I serve on the council for Grafted Life Ministries, a non-profit organization that desires to practically guide churches, small groups, and individual Christians into deeper awareness of God’s relational invitation through small group studies, reflective exercises, and devotional guides. I also at times have mentored people in person as well as via email and Skype. I spent six years teaching high school calculus and physics as well as several years searching for fundraising opportunities, testing satellite circuitry, and managing computer networks. I’m either well rounded or indecisive; I can’t tell which.
In moments between academic reading and writing, I dabble in paper sculpture, gemology, and glass etching; reminisce about the fir trees of the Pacific Northwest; and engage in a love-hate relationship with my laptop. My wife and I live in Southern California where she offers spiritual direction and supervision and leads Pray thru Play retreats both locally and internationally, introducing Christians to use play as a means of interacting with God and others in a safe, joyful environment.
I grew up the second son of a Baptist pastor and learned the church game well, though it wasn’t until I began struggling with depression that I began engaging with God on a personal level. God, through Scripture, seemed to very directly pull me out of my first spell with despair, and what was impersonal knowledge suddenly became real.
God became more real years later when I was shown the destructive potential for sin and how that same sin was present in my own soul. I was not only cut to the heart, but in a panic, not understanding why God hadn’t obliterated me, let alone the rest of humanity. It was then that He said, perhaps audibly, “It’s because I love you.” Until that time, the love of God had been distant and rational – a concept, but not one that affected me in any real way. Since that time, I have become convinced that not just the idea but the acceptance and perhaps experience of His love is the root of all spiritual growth and healthy relationship.
In time, God began the process of opening me further to the sin, fear, and distortion in my heart through my time at Talbot and beyond. This journey was and is at times painful and at times heavenly. The more He reveals to me the sin I carry, the more I am able to offer to Him the parts of myself that I hide, even from myself, and the more this allows me to receive His love, mercy, and grace. A failed engagement brought much of this into sharp focus for a time, along with a three week guided but solitary retreat. Trapsing through the most chaotic portions of yourself, the very portions you work hardest to deny and defend against, is difficult to say the least, but when done wisely in the presence and power of the Holy Spirit and with the guidance of skilled friends and teachers, it can bring great freedom and joy in its time.
Since then, I have continued to grow through God’s providence as I have been stretched and challenged and opened up to His love and the reality of the good and bad I carry. He is not finished, and I don’t always appreciate His methods, but I pray I am ever willing to keep moving where He is leading.

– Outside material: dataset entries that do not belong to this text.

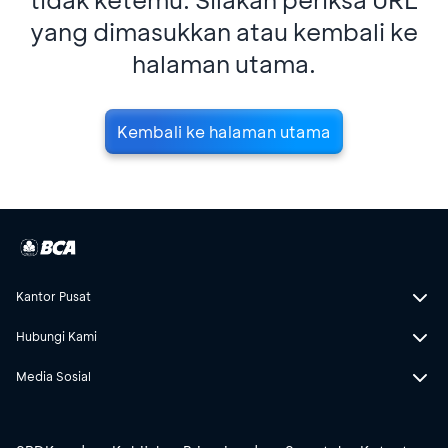
yang dimasukkan atau kembali ke
halaman utama.
Kembali ke halaman utama
Kantor Pusat
Hubungi Kami
Media Sosial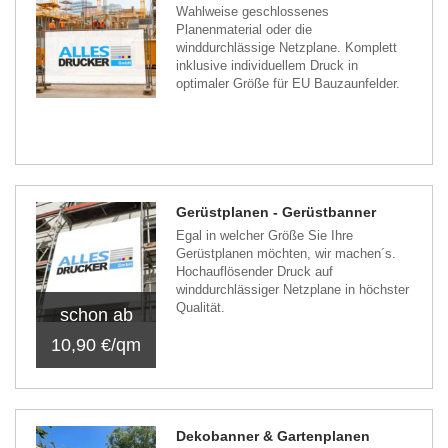
Wahlweise geschlossenes
Planenmaterial oder die
winddurchlässige Netzplane. Komplett
inklusive individuellem Druck in
optimaler Größe für EU Bauzaunfelder.
Gerüstplanen - Gerüstbanner
Egal in welcher Größe Sie Ihre
Gerüstplanen möchten, wir machen´s.
Hochauflösender Druck auf
winddurchlässiger Netzplane in höchster
Qualität.
schon ab
10,90 €/qm
Dekobanner & Gartenplanen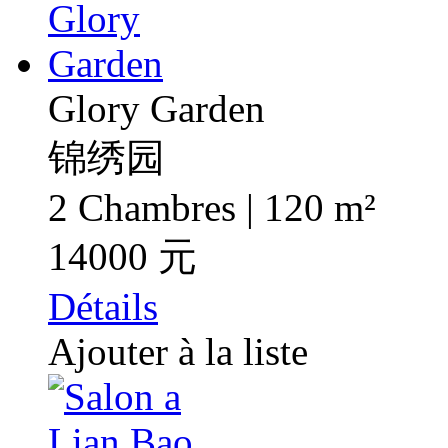
Glory Garden
锦绣园
2 Chambres | 120 m²
14000 元
Détails
Ajouter à la liste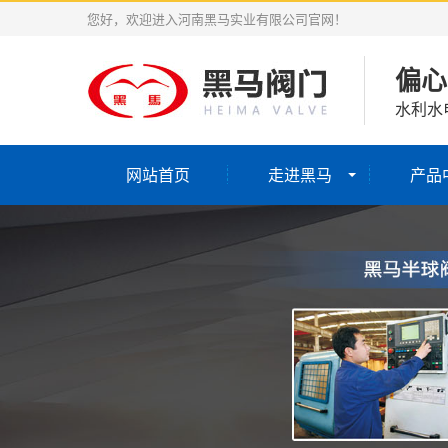
您好，欢迎进入河南黑马实业有限公司官网！
偏心
水利水
网站首页
走进黑马
产品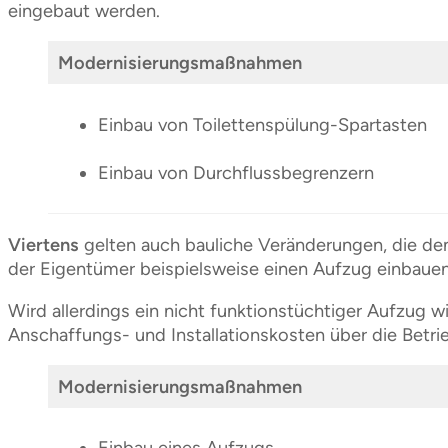
eingebaut werden.
Modernisierungsmaßnahmen
Einbau von Toilettenspülung-Spartasten
Einbau von Durchflussbegrenzern
Viertens
gelten auch bauliche Veränderungen, die d
der Eigentümer beispielsweise einen Aufzug einbauen
Wird allerdings ein nicht funktionstüchtiger Aufzug
Anschaffungs- und Installationskosten über die Betr
Modernisierungsmaßnahmen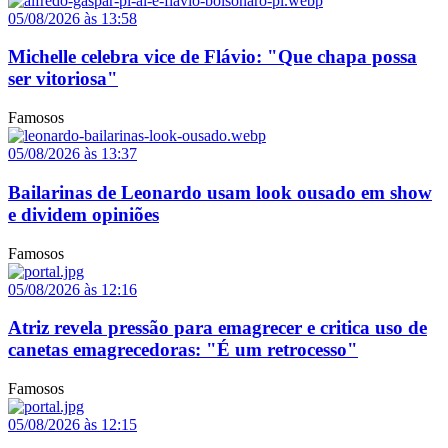
05/08/2026 às 13:58
Michelle celebra vice de Flávio: "Que chapa possa
ser vitoriosa"
Famosos
05/08/2026 às 13:37
Bailarinas de Leonardo usam look ousado em show
e dividem opiniões
Famosos
05/08/2026 às 12:16
Atriz revela pressão para emagrecer e critica uso de
canetas emagrecedoras: "É um retrocesso"
Famosos
05/08/2026 às 12:15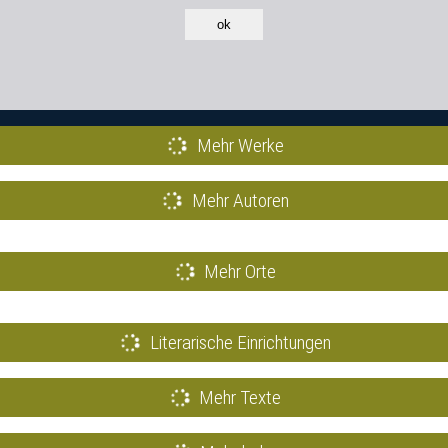
ok
Mehr Werke
Mehr Autoren
Mehr Orte
Literarische Einrichtungen
Mehr Texte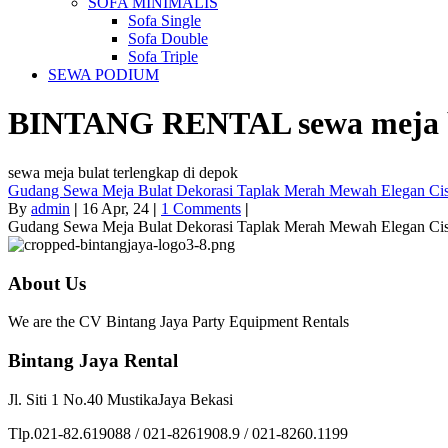
SOFA MINIMALIS
Sofa Single
Sofa Double
Sofa Triple
SEWA PODIUM
BINTANG RENTAL
sewa meja 
sewa meja bulat terlengkap di depok
Gudang Sewa Meja Bulat Dekorasi Taplak Merah Mewah Elegan Ci
By
admin
|
16
Apr, 24
|
1 Comments
|
Gudang Sewa Meja Bulat Dekorasi Taplak Merah Mewah Elegan Ci
About Us
We are the CV Bintang Jaya Party Equipment Rentals
Bintang Jaya Rental
Jl. Siti 1 No.40 MustikaJaya Bekasi
Tlp.021-82.619088 / 021-8261908.9 / 021-8260.1199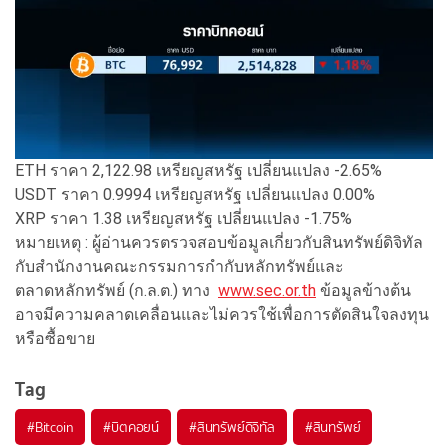
ETH ราคา 2,122.98 เหรียญสหรัฐ เปลี่ยนแปลง -2.65%
USDT ราคา 0.9994 เหรียญสหรัฐ เปลี่ยนแปลง 0.00%
XRP ราคา 1.38 เหรียญสหรัฐ เปลี่ยนแปลง -1.75%
หมายเหตุ : ผู้อ่านควรตรวจสอบข้อมูลเกี่ยวกับสินทรัพย์ดิจิทัล
กับสำนักงานคณะกรรมการกำกับหลักทรัพย์และ
ตลาดหลักทรัพย์ (ก.ล.ต.) ทาง
www.sec.or.th
ข้อมูลข้างต้น
อาจมีความคลาดเคลื่อนและไม่ควรใช้เพื่อการตัดสินใจลงทุน
หรือซื้อขาย
Tag
#
Bitcoin
#
บิตคอยน์
#
สินทรัพย์ดิจิทัล
#
สินทรัพย์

My Ph.D. work culminated in my thesis, “An Analysis of Dallas Willard’s Theology of Emotion in Light of Contemporary Neuropsychology”, a look at how Willard understood emotion to work, how it had become distorted and how we abuse it, and God’s plan for its redemption and restoration, integrated with the research of A. and H. Damasio, Jaak Panksepp, and Joseph LeDoux. I’ve also looked significantly at spirituality and spiritual development from the perspective of d’Aquili and Newberg and various relational psychologies and theological perspectives, including Daniel Stern’s interpersonal psychology and attachment theory.
My Masters thesis was specifically a look at the manners in which pain and suffering can help develop different senses of self. I concentrated on the ideas in Daniel Stern’s core self, Louis Dupre’s transcendent self, and true and false selves as characterized by D. W. Winnicott and others. These I explored through the lens of biblical perspectives on suffering and the psychology of post-traumatic growth.